Options Should Include Money

Some law libraries will not have the technical skills to bridge the gap themselves. In the same way that we have seen car insurance companies reduce rates or provide rebates during the pandemic, it’s not unreasonable for us to look to the publisher if our license becomes unusable.

This would impact our Force Majeure or Act of God provisions. Here’s the standard boilerplate from LexisNexis US:

A10.10 Force Majeure. Except with respect
to Your obligation to make timely payments,
neither party shall be held responsible 
for any delay or failure in performance to
the extent that such delay or failure is 
caused by fires, strikes, embargoes, 
explosions, earthquakes, floods, wars, water,
the elements, labor disputes, government 
requirements, civil or military authorities,
acts of God or by the public enemy, inability
to secure raw materials or transportation, 
facilities, acts or omissions of carriers or
suppliers, or other causes beyond its control
whether or not similar to the foregoing.

To the extent things are unexpected, I can see the point of force majeure.

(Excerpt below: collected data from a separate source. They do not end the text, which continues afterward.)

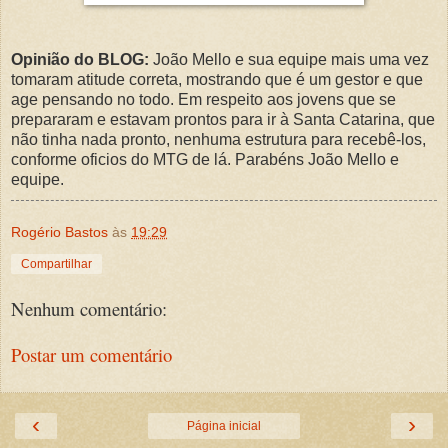
Opinião do BLOG:
João Mello e sua equipe mais uma vez
tomaram atitude correta, mostrando que é um gestor e que
age pensando no todo. Em respeito aos jovens que se
prepararam e estavam prontos para ir à Santa Catarina, que
não tinha nada pronto, nenhuma estrutura para recebê-los,
conforme oficios do MTG de lá. Parabéns João Mello e
equipe.
Rogério Bastos
às
19:29
Compartilhar
Nenhum comentário:
Postar um comentário
‹
›
Página inicial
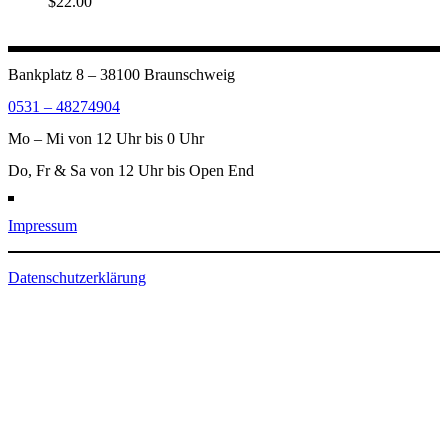
$
22.00
Bankplatz 8 – 38100 Braunschweig
0531 – 48274904
Mo – Mi von 12 Uhr bis 0 Uhr
Do, Fr & Sa von 12 Uhr bis Open End
Impressum
Datenschutzerklärung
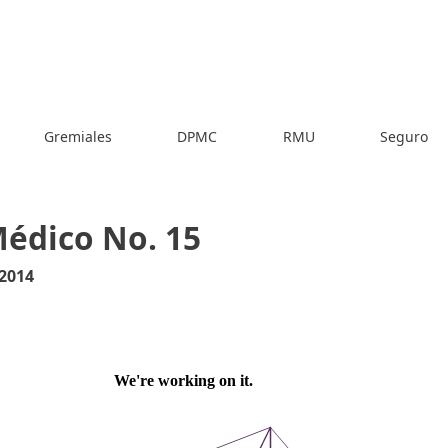
Gremiales
DPMC
RMU
Seguro
Médico No. 15
2014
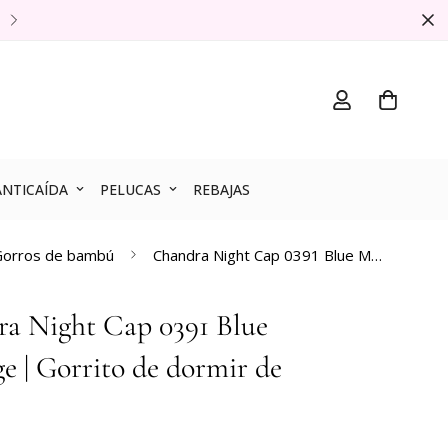
10% de DTO en tu primer pedido al suscri
ANTICAÍDA
PELUCAS
REBAJAS
Gorros de bambú
Chandra Night Cap 0391 Blue Melange | Gorrito de dormir de bambú
a Night Cap 0391 Blue
e | Gorrito de dormir de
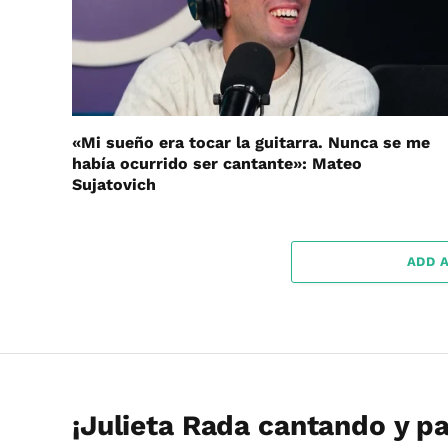
«Mi sueño era tocar la guitarra. Nunca se me
había ocurrido ser cantante»: Mateo
Sujatovich
ADD 
¡Julieta Rada cantando y p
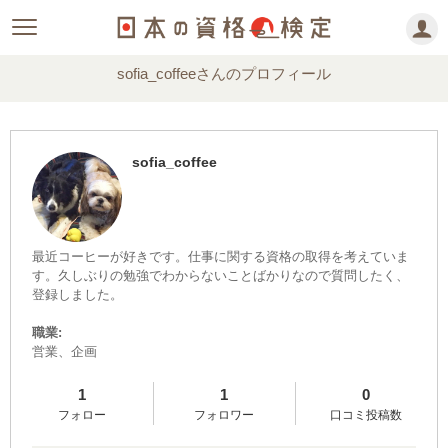
sofia_coffeeさんのプロフィール
sofia_coffee
最近コーヒーが好きです。仕事に関する資格の取得を考えていま
す。久しぶりの勉強でわからないことばかりなので質問したく、
登録しました。
職業:
営業、企画
1
1
0
フォロー
フォロワー
口コミ投稿数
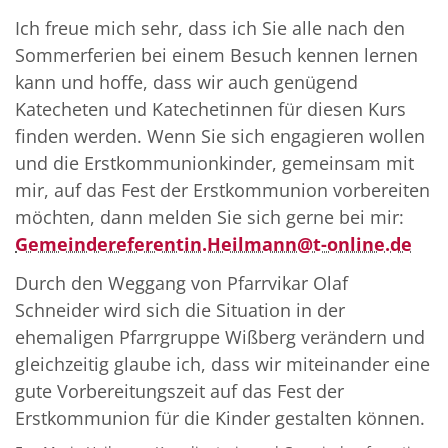
Ich freue mich sehr, dass ich Sie alle nach den
Sommerferien bei einem Besuch kennen lernen
kann und hoffe, dass wir auch genügend
Katecheten und Katechetinnen für diesen Kurs
finden werden. Wenn Sie sich engagieren wollen
und die Erstkommunionkinder, gemeinsam mit
mir, auf das Fest der Erstkommunion vorbereiten
möchten, dann melden Sie sich gerne bei mir:
Gemeindereferentin.Heilmann@t-online.de
Durch den Weggang von Pfarrvikar Olaf
Schneider wird sich die Situation in der
ehemaligen Pfarrgruppe Wißberg verändern und
gleichzeitig glaube ich, dass wir miteinander eine
gute Vorbereitungszeit auf das Fest der
Erstkommunion für die Kinder gestalten können.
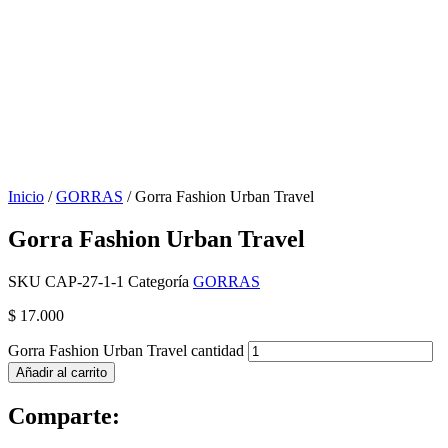
Inicio
/
GORRAS
/ Gorra Fashion Urban Travel
Gorra Fashion Urban Travel
SKU
CAP-27-1-1
Categoría
GORRAS
$
17.000
Gorra Fashion Urban Travel cantidad
Añadir al carrito
Comparte:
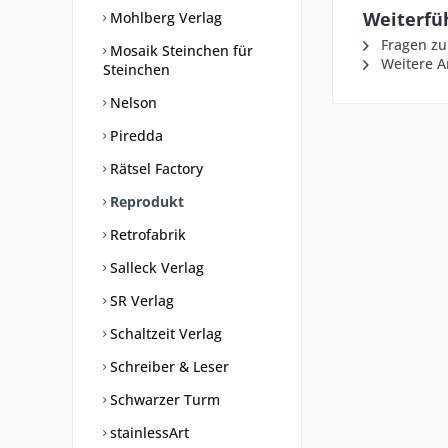
Weiterfüh
Mohlberg Verlag
Fragen zu
Mosaik Steinchen für
Weitere A
Steinchen
Nelson
Piredda
Rätsel Factory
Reprodukt
Retrofabrik
Salleck Verlag
SR Verlag
Schaltzeit Verlag
Schreiber & Leser
Schwarzer Turm
stainlessArt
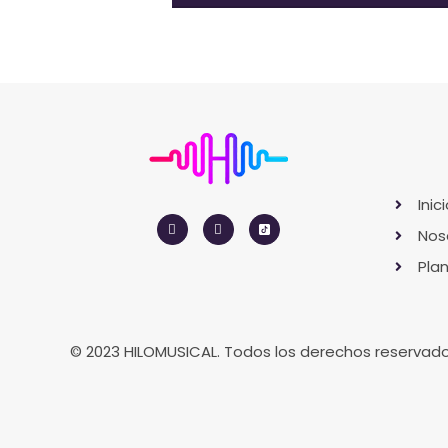
Inic
Nos
Pla
© 2023 HILOMUSICAL. Todos los derechos reservad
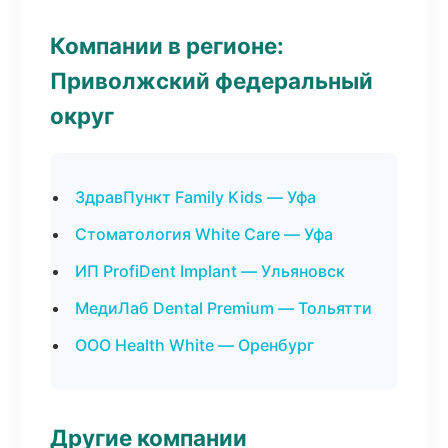
Компании в регионе:
Приволжский федеральный
округ
ЗдравПункт Family Kids — Уфа
Стоматология White Care — Уфа
ИП ProfiDent Implant — Ульяновск
МедиЛаб Dental Premium — Тольятти
ООО Health White — Оренбург
Другие компании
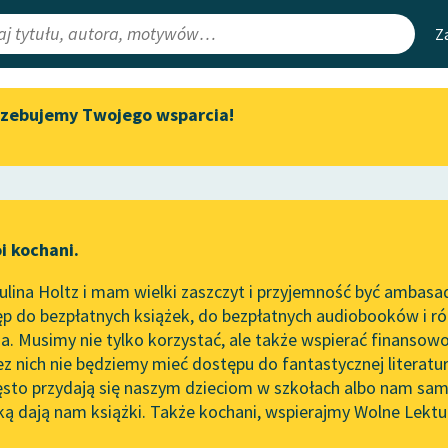
Z
rzebujemy Twojego wsparcia!
Aktualności
Narzędzia
e Lektury
„Prokurator Alicja Horn” do
Mapa Wolnych 
słuchania
irmami
Leśmianator
Byliśmy częścią AI Impact Lab
ewsletter
Przewodnik dla
i kochani.
Zapraszamy na spotkanie
czytających
online z tłumaczkami
lina Holtz i mam wielki zaszczyt i przyjemność być ambasa
literatury skandynawskiej
p do bezpłatnych książek, do bezpłatnych audiobooków i różn
API
Spotkanie z Katarzyną Tunkiel
. Musimy nie tylko korzystać, ale także wspierać finansowo
ce redakcyjne
w Oslo
OAI-PMH
ez nich nie będziemy mieć dostępu do fantastycznej literatu
ęsto przydają się naszym dzieciom w szkołach albo nam sam
102. lata temu zmarł Joseph
Widget Wolnyc
Conrad
ką dają nam książki. Także kochani, wspierajmy Wolne Lektu
oru
Kornel Makuszyński
✖
Przypisy
Blog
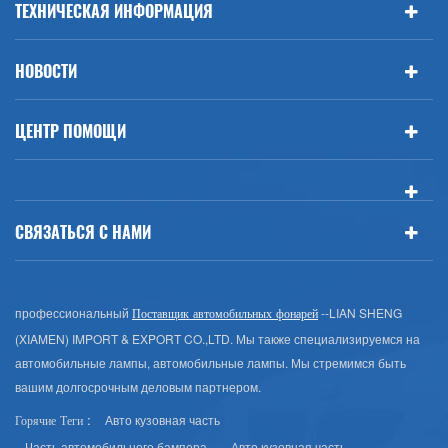
ТЕХНИЧЕСКАЯ ИНФОРМАЦИЯ
НОВОСТИ
ЦЕНТР ПОМОЩИ
СВЯЗАТЬСЯ С НАМИ
профессиональный
--LIAN SHENG
Поставщик автомобильных фонарей
(XIAMEN) IMPORT & EXPORT CO.,LTD. Мы также специализируемся на
автомобильные лампы, автомобильные лампы. Мы стремимся быть
вашим долгосрочным деловым партнером.
Авто кузовная часть
Горячие Теги :
Часть автомобильного бампера
Авто кузовная часть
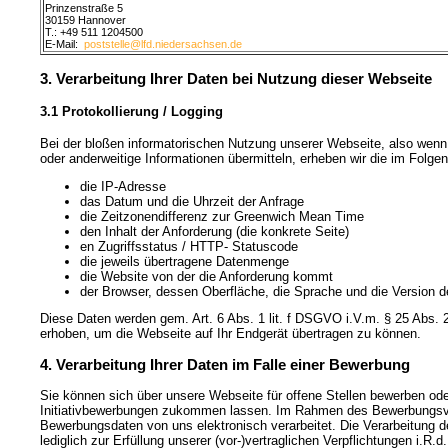
Prinzenstraße 5
30159 Hannover
T.: +49 511 1204500
E-Mail:
poststelle@lfd.niedersachsen.de
3. Verarbeitung Ihrer Daten bei Nutzung dieser Webseite
3.1 Protokollierung / Logging
Bei der bloßen informatorischen Nutzung unserer Webseite, also wenn S
oder anderweitige Informationen übermitteln, erheben wir die im Folg
die IP-Adresse
das Datum und die Uhrzeit der Anfrage
die Zeitzonendifferenz zur Greenwich Mean Time
den Inhalt der Anforderung (die konkrete Seite)
en Zugriffsstatus / HTTP- Statuscode
die jeweils übertragene Datenmenge
die Website von der die Anforderung kommt
der Browser, dessen Oberfläche, die Sprache und die Version d
Diese Daten werden gem. Art. 6 Abs. 1 lit. f DSGVO i.V.m. § 25 Abs. 
erhoben, um die Webseite auf Ihr Endgerät übertragen zu können.
4. Verarbeitung Ihrer Daten im Falle einer Bewerbung
Sie können sich über unsere Webseite für offene Stellen bewerben od
Initiativbewerbungen zukommen lassen. Im Rahmen des Bewerbungsve
Bewerbungsdaten von uns elektronisch verarbeitet. Die Verarbeitung d
lediglich zur Erfüllung unserer (vor-)vertraglichen Verpflichtungen i.R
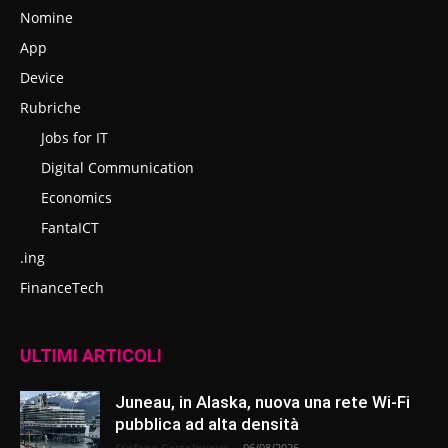
Nomine
App
Device
Rubriche
Jobs for IT
Digital Communication
Economics
FantaICT
.ing
FinanceTech
ULTIMI ARTICOLI
Juneau, in Alaska, nuova una rete Wi-Fi
pubblica ad alta densità
Stefano Castelnuovo
-
06/08/2026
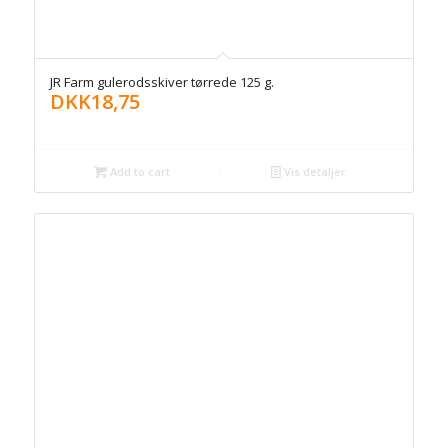
JR Farm gulerodsskiver tørrede 125 g.
DKK
18,75
Add to cart
Vis detaljer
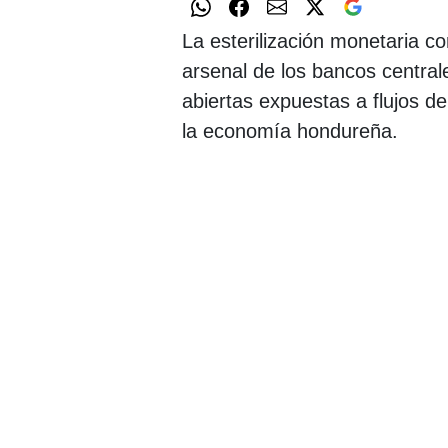
La esterilización monetaria c
arsenal de los bancos centr
abiertas expuestas a flujos de
la economía hondureña.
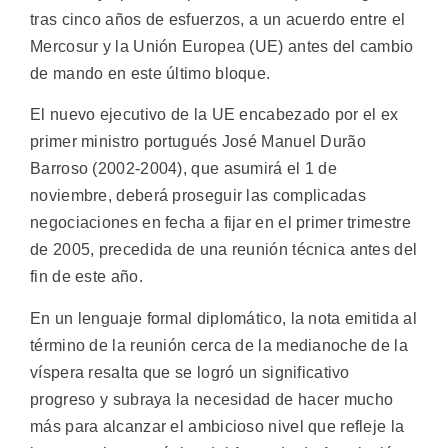
tras cinco años de esfuerzos, a un acuerdo entre el
Mercosur y la Unión Europea (UE) antes del cambio
de mando en este último bloque.
El nuevo ejecutivo de la UE encabezado por el ex
primer ministro portugués José Manuel Durão
Barroso (2002-2004), que asumirá el 1 de
noviembre, deberá proseguir las complicadas
negociaciones en fecha a fijar en el primer trimestre
de 2005, precedida de una reunión técnica antes del
fin de este año.
En un lenguaje formal diplomático, la nota emitida al
término de la reunión cerca de la medianoche de la
víspera resalta que se logró un significativo
progreso y subraya la necesidad de hacer mucho
más para alcanzar el ambicioso nivel que refleje la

But if we are doing planned lockdowns as we did with coronavirus, I’m not sure this works as well. A smaller law library may want to explore what options there are for a rebate in case of physical space disruption that makes their license unusable.

Options Should Include Access

The legal publishers have shown us that, within a matter of weeks, they can have alternate options available. These have been primarily business-to-business and bypass the library. But if there is the ability to do that, there’s no reason the library can’t maintain its intermediary status.

It’s not cut and dried. If we have a license for electronic access from within the library, that assumes people on our public access terminals and people on their devices using wireless. We use IP authentication which makes this pretty straightforward access control for the publisher.

I don’t think it would work – or be advisable – for the library to ask the publisher for usernames and IDs. Even if I’ve got 10 public PCs, I’ve got 60,000 possible users. That doesn’t scale. Also, to the extent we start to pass out those 10 user IDs, we’d have to reset them before they go out to new people.

Some of this expects sophistication on the part of the law library. Some of this requires sophistication on the part of the legal publisher. If one or the other is missing, it can make it impossible to effectively bridge the physical space loss.

The ideal would be some method of proxied authentication. In Ohio, we used a simple membership database for our 1500 members to log into a web page. Legal publishers intercepted the web referral address and used that to allow our researchers in. It’s the same sort of setup many libraries have with OCLC’s EZProxy or other single-sign-on tools.

The publishers can then control the access. If we’ve got 10 public PCs and wireless, I would think 20 concurrent users to be a pretty reasonable ask. That is easy for me to explain to our researchers and it’s substantially different from our user base. But I would expect that legal publishers would want to have a discussion about the number.

It will require investment by the library to make this work. And the investment will need to be done before business continuity is needed. Just like backups and redundant systems, it’s too late when the physical space loss happens.

I’m years away from renegotiating our online licenses. It will be interesting to see if examples pop up in the meantime. I’m going to continue to noodle on this until I get to a point I can put it into action.